You’ve heard the news: The stock market this year is down, and in a big way. These are the times when investing mistakes can be especially costly.
A quick review of four common investing mistakes can help you move through this tough market with minimal damage. Let’s dive in so you can start tightening up your investment strategy today.
1. Hiding out in cash
Since January, the benchmark S&P 500 index is down 20%. Broadly, this means more investors are selling stocks versus buying. You might be inclined to do the same, hiding out in cash deposits until stocks return to growth.
Unfortunately, moving out of the market right now isn’t a profitable strategy. People do it, often because it’s easier emotionally. But unless you can predict when the markets will turn around, this strategy sets you up for lower returns.
Here’s what happens. Sell today and you’ll get about 20% less value than you would have at the end of 2021. You then wait until you know the market has recovered. How do you know when the time is right? Stock prices start rising again. But then you’ll pay more to rebuild your portfolio.
If you stayed invested, on the other hand, you keep your portfolio intact. No worrying about when to reinvest and no value loss on the liquidation.

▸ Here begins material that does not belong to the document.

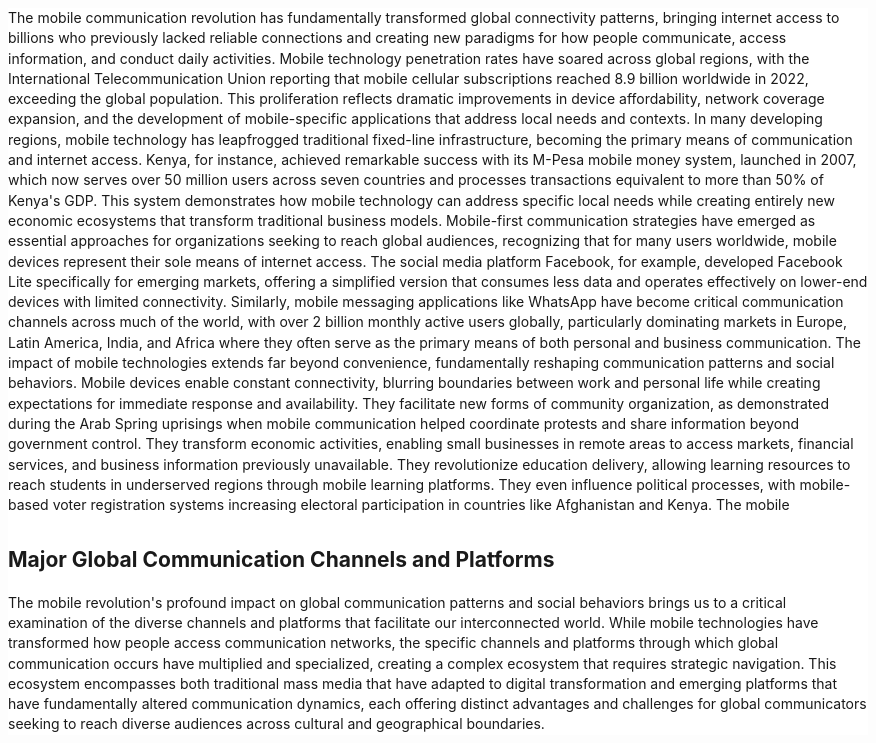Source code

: The mobile communication revolution has fundamentally transformed global connectivity patterns, bringing internet access to billions who previously lacked reliable connections and creating new paradigms for how people communicate, access information, and conduct daily activities. Mobile technology penetration rates have soared across global regions, with the International Telecommunication Union reporting that mobile cellular subscriptions reached 8.9 billion worldwide in 2022, exceeding the global population. This proliferation reflects dramatic improvements in device affordability, network coverage expansion, and the development of mobile-specific applications that address local needs and contexts. In many developing regions, mobile technology has leapfrogged traditional fixed-line infrastructure, becoming the primary means of communication and internet access. Kenya, for instance, achieved remarkable success with its M-Pesa mobile money system, launched in 2007, which now serves over 50 million users across seven countries and processes transactions equivalent to more than 50% of Kenya's GDP. This system demonstrates how mobile technology can address specific local needs while creating entirely new economic ecosystems that transform traditional business models. Mobile-first communication strategies have emerged as essential approaches for organizations seeking to reach global audiences, recognizing that for many users worldwide, mobile devices represent their sole means of internet access. The social media platform Facebook, for example, developed Facebook Lite specifically for emerging markets, offering a simplified version that consumes less data and operates effectively on lower-end devices with limited connectivity. Similarly, mobile messaging applications like WhatsApp have become critical communication channels across much of the world, with over 2 billion monthly active users globally, particularly dominating markets in Europe, Latin America, India, and Africa where they often serve as the primary means of both personal and business communication. The impact of mobile technologies extends far beyond convenience, fundamentally reshaping communication patterns and social behaviors. Mobile devices enable constant connectivity, blurring boundaries between work and personal life while creating expectations for immediate response and availability. They facilitate new forms of community organization, as demonstrated during the Arab Spring uprisings when mobile communication helped coordinate protests and share information beyond government control. They transform economic activities, enabling small businesses in remote areas to access markets, financial services, and business information previously unavailable. They revolutionize education delivery, allowing learning resources to reach students in underserved regions through mobile learning platforms. They even influence political processes, with mobile-based voter registration systems increasing electoral participation in countries like Afghanistan and Kenya. The mobile

## Major Global Communication Channels and Platforms

<think>The mobile revolution's profound impact on global communication patterns and social behaviors brings us to a critical examination of the diverse channels and platforms that facilitate our interconnected world. While mobile technologies have transformed how people access communication networks, the specific channels and platforms through which global communication occurs have multiplied and specialized, creating a complex ecosystem that requires strategic navigation. This ecosystem encompasses both traditional mass media that have adapted to digital transformation and emerging platforms that have fundamentally altered communication dynamics, each offering distinct advantages and challenges for global communicators seeking to reach diverse audiences across cultural and geographical boundaries.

2. Marrying your expectations
Novice investors often have expectations around the timing of growth. You might expect your investments to appreciate 10% a year, for example, or 50% in five years. The more attached you are to those expectations, the more panic sets in when results fall short. And panic can drive you into regrettable decisions.
Avoid any attachment to this year’s results or next year’s. You can project your portfolio’s growth trajectory over 10 years or more. Shorter durations are likely to depart from your plan, sometimes significantly. Be prepared for that.
The stock market isn’t predictable, and you often must roll with the punches.
3. Holding too few stocks
You can sometimes get away with not diversifying in a growing market. In markets like this one, though, lack of diversification can burn you. If most of your wealth is tied up in one company that’s hit hard by inflation, your portfolio value will drop like a rock.
If you hold individual stocks, have at least 25 positions across different economic sectors. Alternatively, invest in low-fee exchange-traded funds (ETFs). An S&P 500 fund, for example, spreads your exposure across 500 companies.
4. Following the masses
Billionaire investor Warren Buffett once said his goal was to be fearful when others are greedy and greedy when others are fearful. He has created vast amounts of wealth by going against the masses.
The contrarian strategy makes sense. Buy when others are selling, and you take advantage of lower share prices. Sell when others are buying, and you benefit from high share prices. That boils down to buying low and selling high: the basic formula for making profits.
Following the masses can create the opposite result. You end up buying high and selling low. And that’s not the way to make money.
Diversify and do nothing
If you are diversified, the simplest way to sidestep common investing mistakes right now is to do nothing at all. Don’t sell off stocks that haven’t fundamentally deteriorated. Don’t get attached to expected results. And don’t make trading decisions based on what everyone else is doing.
Instead, sit tight. Let this tough market run its course. Keep your portfolio intact so you’re positioned to reap the rewards of recovery gains later.